The foregoing description is provided for clarity of understanding only, and no unnecessary limitations should be understood therefrom, as modifications within the scope of the invention may be apparent to those having ordinary skill in the art.

Claims

1. Use of optically pure (S, S) -reboxetine, or a pharmaceutically acceptable salt thereof, in the manufacture of a medicament for the treatment or prevention of incontinence, said compound being substantially free of (R, R) -reboxetine.

2. Use according to claim 1, wherein (S, S) -reboxetine is administered in an amount of 0.1-10 mg/day.

3. Use according to claim 2, wherein (S, S) -reboxetine is administered in an amount of 0.5-8 mg/day.

4. Use according to claim 3 wherein (S, S) -reboxetine is administered in an amount of 0.5-5 mg/day.

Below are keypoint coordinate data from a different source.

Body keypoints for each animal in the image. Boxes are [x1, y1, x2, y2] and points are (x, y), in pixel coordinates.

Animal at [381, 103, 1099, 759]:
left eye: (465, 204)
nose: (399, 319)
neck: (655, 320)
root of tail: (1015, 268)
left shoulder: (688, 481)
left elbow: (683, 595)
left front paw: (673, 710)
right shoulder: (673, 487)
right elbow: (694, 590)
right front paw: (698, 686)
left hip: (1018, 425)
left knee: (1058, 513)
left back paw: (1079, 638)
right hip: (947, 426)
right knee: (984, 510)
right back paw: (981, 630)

5. Use according to claim 4 wherein (S, S) -reboxetine is administered in an amount of 0.5-2.5 mg/day.

6. Use according to claim 5, wherein (S, S) -reboxetine is administered in an amount of 0.5-0.9 mg/day.

7. Use according to claim 6, wherein (S, S) -reboxetine is administered in an amount of 0.5-0.8 mg/day.

8. The use of claim 7 wherein (S, S) -reboxetine is administered in an amount of 0.5-0.75 mg/day.

9. The use according to any one of claims 1 to 8 wherein the pharmaceutically acceptable salt of (S, S) -reboxetine is the mesylate salt.

10. The use of any one of claims 1-8, wherein the optically pure (S, S) -reboxetine or pharmaceutically acceptable salt thereof comprises at least 90 wt.% of (S, S) -reboxetine and less than 10 wt.% of (R, R) -reboxetine, based on the total weight of the (S, S) and (R, R) reboxetine present.

11. The use of claim 10 wherein the optically pure (S, S) -reboxetine or pharmaceutically acceptable salt thereof comprises at least 97 wt.% of (S, S) -reboxetine and less than 3 wt.% of (R, R) -reboxetine, based on the total weight of the (S, S) and (R, R) reboxetine present.

12. The use of claim 11 wherein the optically pure (S, S) -reboxetine or pharmaceutically acceptable salt thereof comprises at least 99 wt.% of (S, S) -reboxetine and less than 1 wt.% of (R, R) -reboxetine, based on the total weight of the (S, S) and (R, R) reboxetine present.

13. The use of claim 1, wherein the incontinence comprises stress incontinence, genuine stress incontinence or mixed incontinence.